- _Directions for this task_: Show every line from the entries that follow which holds the word "CIRCLE".

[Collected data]
——————

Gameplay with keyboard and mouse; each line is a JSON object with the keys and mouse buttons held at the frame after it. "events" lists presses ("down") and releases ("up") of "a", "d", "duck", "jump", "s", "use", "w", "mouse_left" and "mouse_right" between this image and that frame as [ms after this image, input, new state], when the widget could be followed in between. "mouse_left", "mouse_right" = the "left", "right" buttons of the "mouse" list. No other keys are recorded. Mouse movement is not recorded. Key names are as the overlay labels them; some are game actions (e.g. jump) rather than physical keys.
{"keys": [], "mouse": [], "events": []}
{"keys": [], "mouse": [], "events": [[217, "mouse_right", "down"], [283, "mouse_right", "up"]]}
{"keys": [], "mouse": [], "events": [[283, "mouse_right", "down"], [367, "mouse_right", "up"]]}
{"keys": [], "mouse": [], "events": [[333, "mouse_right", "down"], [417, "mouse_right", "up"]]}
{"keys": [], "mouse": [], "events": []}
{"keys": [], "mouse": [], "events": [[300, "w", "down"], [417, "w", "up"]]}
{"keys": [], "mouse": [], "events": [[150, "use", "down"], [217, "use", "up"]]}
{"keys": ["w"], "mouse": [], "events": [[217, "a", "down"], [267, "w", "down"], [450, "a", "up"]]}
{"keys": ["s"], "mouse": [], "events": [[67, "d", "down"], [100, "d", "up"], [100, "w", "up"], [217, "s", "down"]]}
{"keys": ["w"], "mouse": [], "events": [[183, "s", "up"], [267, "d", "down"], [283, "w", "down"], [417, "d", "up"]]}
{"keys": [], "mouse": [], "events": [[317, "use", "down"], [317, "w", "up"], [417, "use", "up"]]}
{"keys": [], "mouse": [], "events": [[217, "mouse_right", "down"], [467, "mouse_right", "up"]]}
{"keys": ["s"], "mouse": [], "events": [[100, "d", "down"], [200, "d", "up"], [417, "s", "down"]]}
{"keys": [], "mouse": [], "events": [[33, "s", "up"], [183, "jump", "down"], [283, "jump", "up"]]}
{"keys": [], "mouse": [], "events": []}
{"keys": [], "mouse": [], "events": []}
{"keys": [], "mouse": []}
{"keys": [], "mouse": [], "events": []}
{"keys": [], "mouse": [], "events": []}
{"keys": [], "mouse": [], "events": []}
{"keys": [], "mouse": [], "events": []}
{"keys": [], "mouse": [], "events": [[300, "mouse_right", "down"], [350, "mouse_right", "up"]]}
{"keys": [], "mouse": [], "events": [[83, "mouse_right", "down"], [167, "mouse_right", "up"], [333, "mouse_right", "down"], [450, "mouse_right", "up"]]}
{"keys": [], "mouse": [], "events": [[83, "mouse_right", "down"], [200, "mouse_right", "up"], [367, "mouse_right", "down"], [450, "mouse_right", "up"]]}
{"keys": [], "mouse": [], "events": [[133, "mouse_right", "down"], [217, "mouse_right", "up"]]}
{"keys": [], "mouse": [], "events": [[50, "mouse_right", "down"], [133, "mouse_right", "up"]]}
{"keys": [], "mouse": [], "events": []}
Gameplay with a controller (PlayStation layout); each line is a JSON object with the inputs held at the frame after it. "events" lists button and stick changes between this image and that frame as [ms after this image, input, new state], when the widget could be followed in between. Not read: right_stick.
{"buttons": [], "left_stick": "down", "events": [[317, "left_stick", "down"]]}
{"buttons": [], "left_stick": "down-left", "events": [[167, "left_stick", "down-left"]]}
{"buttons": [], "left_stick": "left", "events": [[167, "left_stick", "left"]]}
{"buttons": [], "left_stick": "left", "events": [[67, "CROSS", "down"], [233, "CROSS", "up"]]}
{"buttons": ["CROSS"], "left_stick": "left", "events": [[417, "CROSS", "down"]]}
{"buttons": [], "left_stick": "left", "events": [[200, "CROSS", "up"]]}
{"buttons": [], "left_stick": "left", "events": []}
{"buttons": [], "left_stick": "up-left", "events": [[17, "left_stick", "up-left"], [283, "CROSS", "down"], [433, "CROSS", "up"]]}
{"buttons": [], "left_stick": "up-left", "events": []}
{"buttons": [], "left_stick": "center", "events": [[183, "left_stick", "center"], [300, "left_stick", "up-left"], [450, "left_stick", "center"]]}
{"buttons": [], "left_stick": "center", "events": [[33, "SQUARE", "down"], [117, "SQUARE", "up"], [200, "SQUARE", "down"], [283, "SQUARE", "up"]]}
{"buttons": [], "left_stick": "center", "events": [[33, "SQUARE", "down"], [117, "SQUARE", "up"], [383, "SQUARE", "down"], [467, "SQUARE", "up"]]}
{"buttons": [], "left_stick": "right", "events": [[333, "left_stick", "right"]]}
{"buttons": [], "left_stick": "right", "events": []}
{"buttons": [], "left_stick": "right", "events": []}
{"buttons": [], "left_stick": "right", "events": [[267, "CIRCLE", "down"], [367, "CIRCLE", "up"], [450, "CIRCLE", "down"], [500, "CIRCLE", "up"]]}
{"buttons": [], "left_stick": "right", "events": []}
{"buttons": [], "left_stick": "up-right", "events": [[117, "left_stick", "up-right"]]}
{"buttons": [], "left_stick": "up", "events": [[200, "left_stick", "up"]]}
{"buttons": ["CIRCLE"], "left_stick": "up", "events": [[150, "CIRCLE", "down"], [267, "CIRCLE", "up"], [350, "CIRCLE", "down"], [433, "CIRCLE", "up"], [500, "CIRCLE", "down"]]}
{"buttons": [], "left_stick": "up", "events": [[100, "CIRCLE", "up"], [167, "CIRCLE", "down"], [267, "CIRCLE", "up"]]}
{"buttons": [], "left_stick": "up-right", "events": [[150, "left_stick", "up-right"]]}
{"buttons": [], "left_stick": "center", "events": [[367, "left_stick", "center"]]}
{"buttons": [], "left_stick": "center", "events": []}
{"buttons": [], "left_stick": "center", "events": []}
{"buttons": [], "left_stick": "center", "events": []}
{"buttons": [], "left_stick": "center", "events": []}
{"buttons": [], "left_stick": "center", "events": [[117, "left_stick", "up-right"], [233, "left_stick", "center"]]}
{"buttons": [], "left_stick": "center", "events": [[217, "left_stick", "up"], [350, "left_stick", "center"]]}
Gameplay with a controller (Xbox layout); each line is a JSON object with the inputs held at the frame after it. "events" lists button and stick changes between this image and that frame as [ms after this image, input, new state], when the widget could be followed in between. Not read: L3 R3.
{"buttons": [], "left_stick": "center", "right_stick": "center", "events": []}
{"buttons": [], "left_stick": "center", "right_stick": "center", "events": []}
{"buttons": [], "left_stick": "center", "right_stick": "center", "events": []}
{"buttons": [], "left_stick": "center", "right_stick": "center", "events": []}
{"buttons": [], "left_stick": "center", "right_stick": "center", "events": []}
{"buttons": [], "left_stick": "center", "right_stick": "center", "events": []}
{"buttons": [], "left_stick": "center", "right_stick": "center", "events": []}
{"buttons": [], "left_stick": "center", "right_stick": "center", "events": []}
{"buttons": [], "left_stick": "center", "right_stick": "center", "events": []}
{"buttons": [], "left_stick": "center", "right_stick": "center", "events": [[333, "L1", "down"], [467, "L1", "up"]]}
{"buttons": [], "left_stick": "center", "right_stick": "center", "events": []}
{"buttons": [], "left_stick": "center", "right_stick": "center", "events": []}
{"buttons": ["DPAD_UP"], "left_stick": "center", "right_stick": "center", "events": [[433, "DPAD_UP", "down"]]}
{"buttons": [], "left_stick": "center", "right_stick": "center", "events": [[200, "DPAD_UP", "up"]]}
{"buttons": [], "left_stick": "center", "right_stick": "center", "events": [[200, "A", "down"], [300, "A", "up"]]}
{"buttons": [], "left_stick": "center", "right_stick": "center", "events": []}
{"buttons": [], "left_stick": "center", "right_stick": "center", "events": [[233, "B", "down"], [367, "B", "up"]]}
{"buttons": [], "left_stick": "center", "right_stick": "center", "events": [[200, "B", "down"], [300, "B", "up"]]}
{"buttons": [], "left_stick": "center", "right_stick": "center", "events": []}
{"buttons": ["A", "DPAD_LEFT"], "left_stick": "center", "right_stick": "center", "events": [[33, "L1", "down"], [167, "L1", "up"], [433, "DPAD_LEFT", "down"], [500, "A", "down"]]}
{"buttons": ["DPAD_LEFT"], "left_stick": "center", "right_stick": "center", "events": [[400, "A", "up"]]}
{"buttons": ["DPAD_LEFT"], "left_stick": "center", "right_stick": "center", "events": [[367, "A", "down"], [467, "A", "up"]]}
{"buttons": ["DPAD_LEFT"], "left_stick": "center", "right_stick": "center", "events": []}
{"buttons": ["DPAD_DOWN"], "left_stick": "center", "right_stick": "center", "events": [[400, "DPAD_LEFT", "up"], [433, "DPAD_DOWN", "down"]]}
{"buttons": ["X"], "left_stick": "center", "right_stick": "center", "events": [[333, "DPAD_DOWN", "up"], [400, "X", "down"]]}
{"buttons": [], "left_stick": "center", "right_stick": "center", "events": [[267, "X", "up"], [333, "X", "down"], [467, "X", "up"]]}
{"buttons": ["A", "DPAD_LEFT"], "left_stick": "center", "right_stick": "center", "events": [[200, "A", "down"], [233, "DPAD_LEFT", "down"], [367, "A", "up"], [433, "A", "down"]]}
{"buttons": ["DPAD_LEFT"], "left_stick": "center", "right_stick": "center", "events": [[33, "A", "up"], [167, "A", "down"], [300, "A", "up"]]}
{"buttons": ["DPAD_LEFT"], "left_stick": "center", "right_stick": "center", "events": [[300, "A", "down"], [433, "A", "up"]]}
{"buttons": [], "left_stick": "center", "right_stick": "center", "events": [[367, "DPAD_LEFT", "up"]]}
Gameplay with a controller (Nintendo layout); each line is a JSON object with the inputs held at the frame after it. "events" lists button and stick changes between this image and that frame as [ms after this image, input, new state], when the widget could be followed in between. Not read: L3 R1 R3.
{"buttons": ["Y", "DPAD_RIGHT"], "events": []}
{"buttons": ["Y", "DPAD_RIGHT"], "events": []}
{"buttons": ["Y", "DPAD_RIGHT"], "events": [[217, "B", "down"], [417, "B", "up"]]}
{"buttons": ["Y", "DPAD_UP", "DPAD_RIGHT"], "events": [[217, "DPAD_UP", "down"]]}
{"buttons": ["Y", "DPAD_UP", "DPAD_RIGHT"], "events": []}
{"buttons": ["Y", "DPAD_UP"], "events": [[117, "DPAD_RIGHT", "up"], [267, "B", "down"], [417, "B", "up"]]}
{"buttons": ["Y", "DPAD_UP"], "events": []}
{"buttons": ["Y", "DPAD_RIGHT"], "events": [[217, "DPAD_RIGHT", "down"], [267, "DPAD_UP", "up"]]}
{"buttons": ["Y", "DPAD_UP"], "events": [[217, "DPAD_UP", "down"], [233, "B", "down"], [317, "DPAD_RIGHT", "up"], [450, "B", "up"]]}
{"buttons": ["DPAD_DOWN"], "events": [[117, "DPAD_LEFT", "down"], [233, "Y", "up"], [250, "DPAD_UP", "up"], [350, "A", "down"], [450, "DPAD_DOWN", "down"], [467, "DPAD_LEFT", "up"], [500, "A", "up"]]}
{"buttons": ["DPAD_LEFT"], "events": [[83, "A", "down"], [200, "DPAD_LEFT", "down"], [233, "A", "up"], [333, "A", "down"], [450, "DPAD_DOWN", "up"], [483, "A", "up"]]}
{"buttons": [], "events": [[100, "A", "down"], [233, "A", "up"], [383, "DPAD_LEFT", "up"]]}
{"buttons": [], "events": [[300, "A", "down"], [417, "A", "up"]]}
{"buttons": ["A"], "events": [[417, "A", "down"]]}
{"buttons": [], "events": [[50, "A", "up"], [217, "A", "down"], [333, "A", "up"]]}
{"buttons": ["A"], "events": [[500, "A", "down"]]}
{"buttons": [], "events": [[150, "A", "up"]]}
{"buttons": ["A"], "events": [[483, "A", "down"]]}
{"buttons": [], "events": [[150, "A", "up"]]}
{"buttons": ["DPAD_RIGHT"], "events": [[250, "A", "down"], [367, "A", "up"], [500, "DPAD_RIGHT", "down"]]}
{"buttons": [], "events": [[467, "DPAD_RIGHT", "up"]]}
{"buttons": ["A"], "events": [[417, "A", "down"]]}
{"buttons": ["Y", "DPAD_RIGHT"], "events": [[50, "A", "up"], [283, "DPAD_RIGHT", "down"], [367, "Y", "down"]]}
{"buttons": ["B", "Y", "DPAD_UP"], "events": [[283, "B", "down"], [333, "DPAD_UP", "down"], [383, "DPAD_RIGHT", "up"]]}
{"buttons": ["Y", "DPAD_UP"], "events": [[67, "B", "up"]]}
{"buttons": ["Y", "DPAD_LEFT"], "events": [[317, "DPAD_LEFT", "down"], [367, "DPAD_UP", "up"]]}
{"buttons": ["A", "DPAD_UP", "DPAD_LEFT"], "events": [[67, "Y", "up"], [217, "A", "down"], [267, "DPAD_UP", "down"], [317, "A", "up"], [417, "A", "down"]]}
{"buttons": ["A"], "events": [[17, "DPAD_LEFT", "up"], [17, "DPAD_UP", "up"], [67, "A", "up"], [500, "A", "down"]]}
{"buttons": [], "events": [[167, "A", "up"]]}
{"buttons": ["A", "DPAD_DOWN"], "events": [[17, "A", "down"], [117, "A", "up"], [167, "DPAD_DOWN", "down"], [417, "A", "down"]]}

——————

- _Reply_:
{"buttons": [], "left_stick": "right", "events": [[267, "CIRCLE", "down"], [367, "CIRCLE", "up"], [450, "CIRCLE", "down"], [500, "CIRCLE", "up"]]}
{"buttons": ["CIRCLE"], "left_stick": "up", "events": [[150, "CIRCLE", "down"], [267, "CIRCLE", "up"], [350, "CIRCLE", "down"], [433, "CIRCLE", "up"], [500, "CIRCLE", "down"]]}
{"buttons": [], "left_stick": "up", "events": [[100, "CIRCLE", "up"], [167, "CIRCLE", "down"], [267, "CIRCLE", "up"]]}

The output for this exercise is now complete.